FROM GRITS TO GRANADA
I spent a weekend in Seaside, the emblematic small beach town that launched a thousand traditional neighborhood developments. Seaside is now more than thirty years old and looks it—in a good way. It is not merely a question of mature landscaping and weathered materials, but also of the indefinable small adjustments that take place when a place grows into itself. Unexpected things have happened, of course, not least a real estate bonanza. At Seaside, modest wood-frame houses on small lots regularly go for well over a million dollars. A beachside house designed by the late Aldo Rossi—nothing spectacular—is on the market for $11 million. And the town center is a runaway commercial success; it was crowded with people on a Sunday in November, which is not the high season in this part of Florida.

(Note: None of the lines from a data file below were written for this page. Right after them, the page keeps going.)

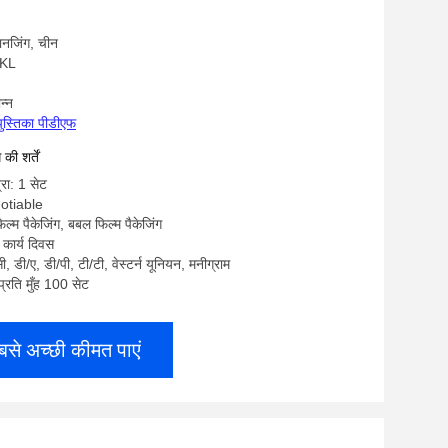
 नानजिंग, चीन
/KL
न्न
पुस्तिका पीडीएफ
ी शर्तें
्रा: 1 सेट
gotiable
िल्म पैकेजिंग, बबल फिल्म पैकेजिंग
कार्य दिवस
सी, डी/ए, डी/पी, टी/टी, वेस्टर्न यूनियन, मनीग्राम
 प्रति मुँह 100 सेट
बसे अच्छी कीमत पाएं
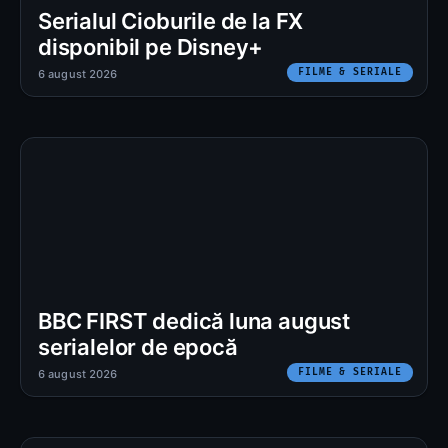
Serialul Cioburile de la FX
disponibil pe Disney+
FILME & SERIALE
6 august 2026
BBC FIRST dedică luna august
serialelor de epocă
FILME & SERIALE
6 august 2026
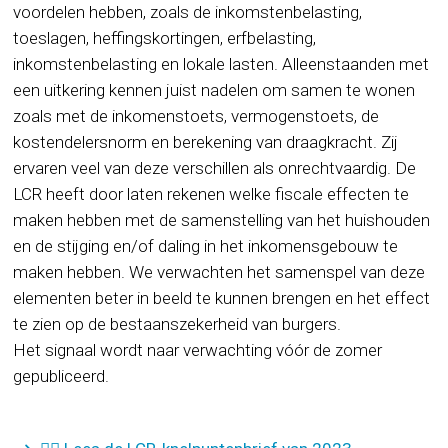
voordelen hebben, zoals de inkomstenbelasting,
toeslagen, heffingskortingen, erfbelasting,
inkomstenbelasting en lokale lasten. Alleenstaanden met
een uitkering kennen juist nadelen om samen te wonen
zoals met de inkomenstoets, vermogenstoets, de
kostendelersnorm en berekening van draagkracht. Zij
ervaren veel van deze verschillen als onrechtvaardig. De
LCR heeft door laten rekenen welke fiscale effecten te
maken hebben met de samenstelling van het huishouden
en de stijging en/of daling in het inkomensgebouw te
maken hebben. We verwachten het samenspel van deze
elementen beter in beeld te kunnen brengen en het effect
te zien op de bestaanszekerheid van burgers.
Het signaal wordt naar verwachting vóór de zomer
gepubliceerd.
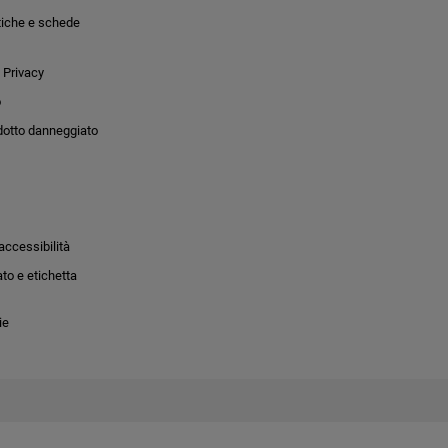
tiche e schede
 Privacy
o
dotto danneggiato
accessibilità
to e etichetta
ie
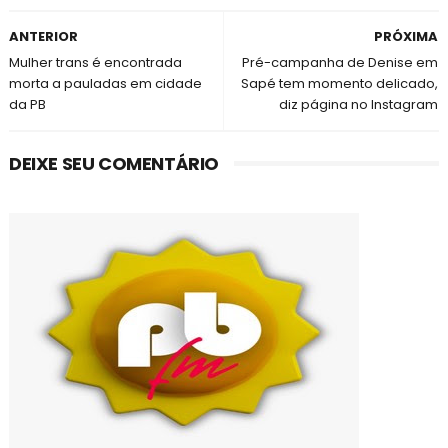
ANTERIOR
PRÓXIMA
Mulher trans é encontrada
Pré-campanha de Denise em
morta a pauladas em cidade
Sapé tem momento delicado,
da PB
diz página no Instagram
DEIXE SEU COMENTÁRIO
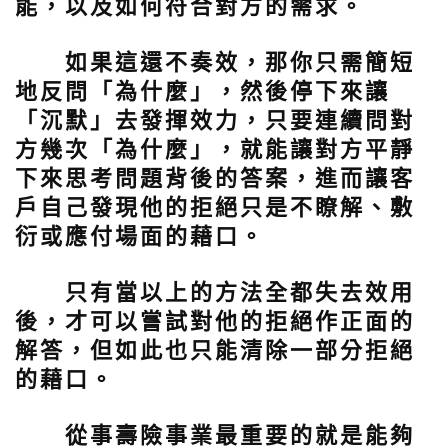
能，以及如何符合對方的需求。
如果這還不奏效，那你只需簡短
地反問「為什麼」，然後停下來讓
「沉默」去發揮效力，只要連續問對
方幾次「為什麼」，就能讓對方平靜
下來思考問題背後的答案，進而讓客
戶自己發現他的拒絕只是不瞭解、敷
衍或應付場面的藉口。
只有當以上的方法全都失去效用
後，才可以嘗試對他的拒絕作正面的
解答，但如此也只能清除一部分拒絕
的藉口。
從事壽險事業最重要的就是能夠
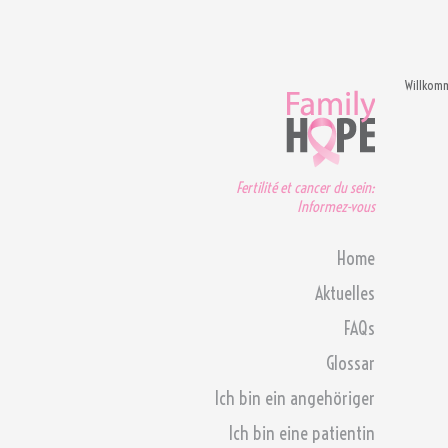
Willkom
Fertilité et cancer du sein:
Informez-vous
Home
Aktuelles
FAQs
Glossar
Ich bin ein angehöriger
Ich bin eine patientin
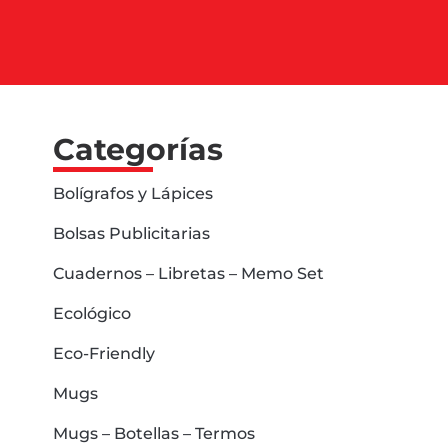
Categorías
Bolígrafos y Lápices
Bolsas Publicitarias
Cuadernos – Libretas – Memo Set
Ecológico
Eco-Friendly
Mugs
Mugs – Botellas – Termos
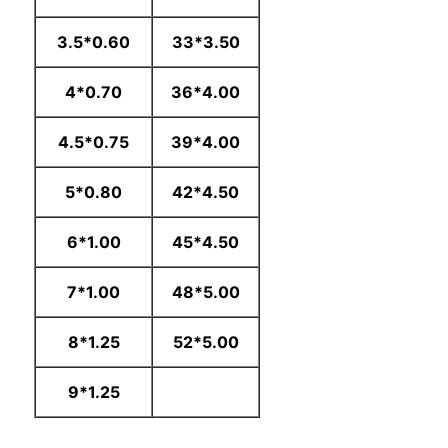
0.60*3.5
3.50*33
0.70*4
4.00*36
0.75*4.5
4.00*39
0.80*5
4.50*42
1.00*6
4.50*45
1.00*7
5.00*48
1.25*8
5.00*52
1.25*9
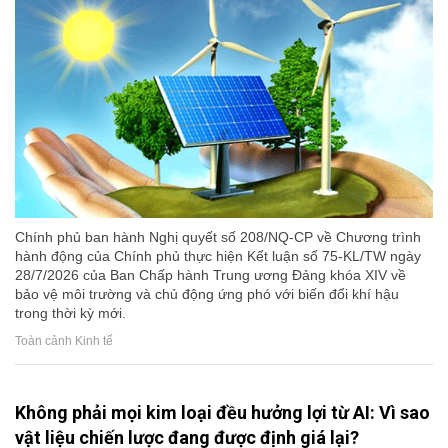
Chính phủ ban hành Nghị quyết số 208/NQ-CP về Chương trình
hành động của Chính phủ thực hiện Kết luận số 75-KL/TW ngày
28/7/2026 của Ban Chấp hành Trung ương Đảng khóa XIV về
bảo vệ môi trường và chủ động ứng phó với biến đổi khí hậu
trong thời kỳ mới.
Toàn cảnh Kinh tế
Không phải mọi kim loại đều hưởng lợi từ AI: Vì sao
vật liệu chiến lược đang được định giá lại?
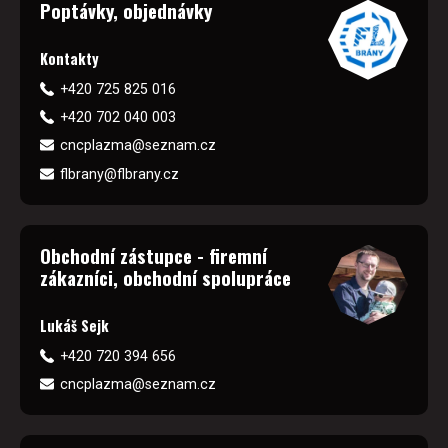
Poptávky, objednávky
Kontakty
+420 725 825 016
+420 702 040 003
cncplazma@seznam.cz
flbrany@flbrany.cz
Obchodní zástupce - firemní
zákazníci, obchodní spolupráce
Lukáš Sejk
+420 720 394 656
cncplazma@seznam.cz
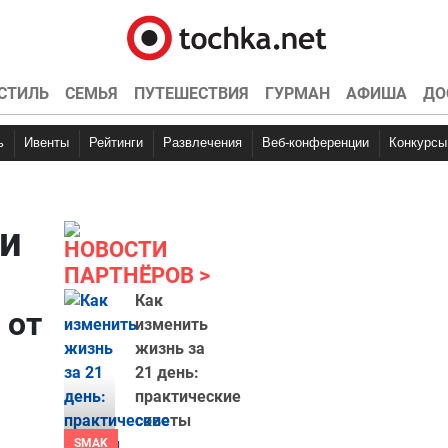
СТИЛЬ
СЕМЬЯ
ПУТЕШЕСТВИЯ
ГУРМАН
АФИША
ДО
ь
Ивенты
Рейтинги
Развлечения
Веб-конференции
Конкурсы
ии
НОВОСТИ
ПАРТНЁРОВ
Как
 от
изменить
жизнь за
21 день:
практические
советы
SMAK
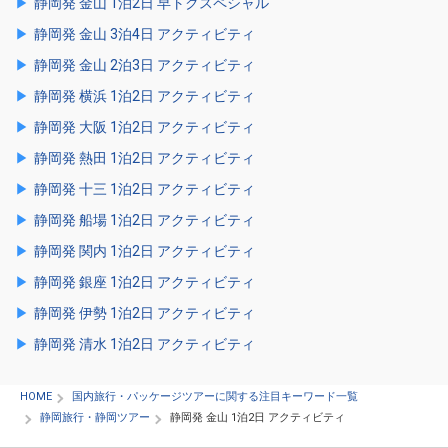
静岡発 金山 1泊2日 早トクスペシャル
静岡発 金山 3泊4日 アクティビティ
静岡発 金山 2泊3日 アクティビティ
静岡発 横浜 1泊2日 アクティビティ
静岡発 大阪 1泊2日 アクティビティ
静岡発 熱田 1泊2日 アクティビティ
静岡発 十三 1泊2日 アクティビティ
静岡発 船場 1泊2日 アクティビティ
静岡発 関内 1泊2日 アクティビティ
静岡発 銀座 1泊2日 アクティビティ
静岡発 伊勢 1泊2日 アクティビティ
静岡発 清水 1泊2日 アクティビティ
HOME
国内旅行・パッケージツアーに関する注目キーワード一覧
静岡旅行・静岡ツアー
静岡発 金山 1泊2日 アクティビティ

The architectural influence of Seaside is visible up and down Route 30A, the coastal highway, in houses, roadside eateries, even strip malls. There are also second generation Seaside-type resort developments such as WaterColor, Rosemary Beach and Alys Beach. They make an interesting comparison. WaterColor is a commercialized, scaled-up, mainstream version of Seaside. Both WaterColor and Seaside are riffs on a homegrown Southern vernacular: shady porches, shuttered windows, tin roofs. Think Thornton Wilder, Norman Rockwell, and Frank Capra. Rosemary Beach and Alys Beach, on the other hand, are spicier mixtures. Rosemary Beach is part Caribbean and—weirdly—part Bavarian, with rustic woodwork and steep roofs. Alys Beach is a combination Mediterranean village, Moorish coastal town, with a dash of Casablanca. Stucco walls, patterned tiles, wooden screens, hidden courtyards with trickling fountains. What started in Seaside as an earnest search for roots has turned into a fusion of exotic images that have little to do with a “sense of place,” or, at least with a sense of this actual place. That is unexpected, too.